Romana Petri e i racconti dei mostri “da dentro” che si mangiano le madri

Romana Petri
Nel suo ultimo libro, una raccolta di dodici racconti, la scrittrice ci mostra l’altra faccia del sogno, dove esistono tanti inferni: a ciascuna mamma il suo.

Dal quarto numero de L’Altro Femminile, donne oltre il consueto, scarica il PDF della rivista o sfogliala online.

«A mia madre che quando ero piccola mi disegnava i personaggi di una storia e poi li colorava e ritagliava per farli muovere a parlare davanti a me.» Questo si legge appena si apre Mostruosa maternità (Giulio Perrone Editore, 2022) della scrittrice Romana Petri, girando la copertina e togliendo dalla nostra vista l’immagine della mantide religiosa che vi giace sopra, in tutta la sua elegante mostruosità. È una dedica bellissima, perché dipinge con un’immagine semplice e stilizzata (proprio come il disegno in copertina) una cosa enorme, complicatissima e a volte anche devastante: il sentimento che lega una madre ai propri figli.

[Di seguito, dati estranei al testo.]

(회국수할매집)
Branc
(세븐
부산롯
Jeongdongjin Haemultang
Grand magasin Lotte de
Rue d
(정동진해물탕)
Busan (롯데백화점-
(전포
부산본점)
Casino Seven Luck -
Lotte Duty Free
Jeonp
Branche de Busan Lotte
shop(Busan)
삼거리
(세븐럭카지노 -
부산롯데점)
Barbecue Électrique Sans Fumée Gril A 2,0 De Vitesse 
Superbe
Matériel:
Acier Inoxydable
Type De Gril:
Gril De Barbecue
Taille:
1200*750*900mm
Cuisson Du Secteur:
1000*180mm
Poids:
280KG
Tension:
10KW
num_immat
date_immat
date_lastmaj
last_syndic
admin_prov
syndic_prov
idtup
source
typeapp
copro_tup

Madri egoiste, insicure, troppo sensibili, infatuate, masochiste, disperate

La raccolta si apre con il flusso di coscienza di una madre che tutti noi conosciamo: Annamaria Franzoni, e si chiude con un dialogo tra due donne che parlano di lei e del fatto che non abbia mai confessato: donne che giudicano, la prima, donne che cercano di capire e che valutano ipotesi, la seconda. In mezzo ci stanno dieci racconti di tante madri diverse. Madri egoiste, insicure, troppo sensibili, infatuate, masochiste, disperate; madri protagoniste di storie realmente accadute o immaginate, ma il cui pensiero, il cui sentimento, i cui gesti parlano al lettore con una schiettezza e una apertura disarmanti. Infatti lo stile di Petri in questo suo raccontare disarma, non giudica, si immedesima. Petri descrive, narra e produce dubbi: a parità di condizioni delle protagoniste, tu lettrice o lettore, cosa avresti fatto?

Tutto bene, deve andare bene per forza

«Guardate bambini, che tira tira poi la corda si spezza» ci dicevano le nostre madri quando eravamo piccoli e facevamo troppi capricci, nel tentativo, spesso vano, di farci calmare, ragionare, di farci capire che se non cambiavamo registro la loro pazienza si sarebbe “spezzata”. Cosa succede quando la pazienza si spezza e spezza le persone? Cosa succede quando i figli arrivano per caso, oppure sono talmente pensati e programmati che diventano un’idea di perfezione durante quei nove mesi in cui se ne stanno buoni buoni a nuotare dentro di noi? Cosa succede quando un figlio mostra palesemente di “volere più bene al babbo che alla mamma” (altra domanda che noi bambini del ‘900 ci sentivamo porre spesso da parenti e amici, prima che venisse, giustamente, stigmatizzata) o viceversa?

romana petriPetri cerca di mostrarcelo, raccontando, supponendo, immaginando, con i suoi racconti, che si snodano lungo un arco temporale che va dal Medioevo fino ai giorni nostri, perché tanti (troppi?) aspetti dell’essere madri e padri non sono mai mutati nel tempo e, mi viene da dire, in Italia più che nel resto d’Europa. Ricordo che una mia collega di studi, puerpera trentaquattrenne lei e trentaseienne io, alla mia domanda su come stava, se aveva latte, se riusciva a dormire, mi rispose: «Tutto bene, deve andare bene per forza. Indietro non si torna, Elena.»

Eravamo lì, noi due, studentesse fuori corso, noi due che in mezzo agli esami ci avevamo messo amori e vacanze e viaggi, noi due laureate alle soglie dei trent’anni e con un impiego in campo informatico (campo più spiccatamente maschile, almeno fino ai primi anni duemila) iniziato da pochi anni; noi due sedute sul divano di casa sua, coi due neonati attaccati al seno che smettevano di piangere solo se stavano attaccati al seno, ovvero il più possibile, e a volte nemmeno in quel caso; noi due fortunate, con un lavoro che ci garantiva i tre mesi di maternità obbligatoria e la possibilità di usufruire della facoltativa; noi due fortunate con due compagni che lavoravano loro stessi e che sì, stavano fuori tutto il giorno e avevano problemi a far quadrare i conti, ma quando erano in casa con noi c’erano, in tutti i sensi. Eppure lei, con lo sguardo grande e umido mi disse che indietro non si tornava e che si doveva andare avanti in tutti i modi. Ci siamo andate, ma perché non eravamo sole. Lei ha avuto anche una seconda bambina. Io no, non ne ho avuto la possibilità, e va bene in entrambi i modi.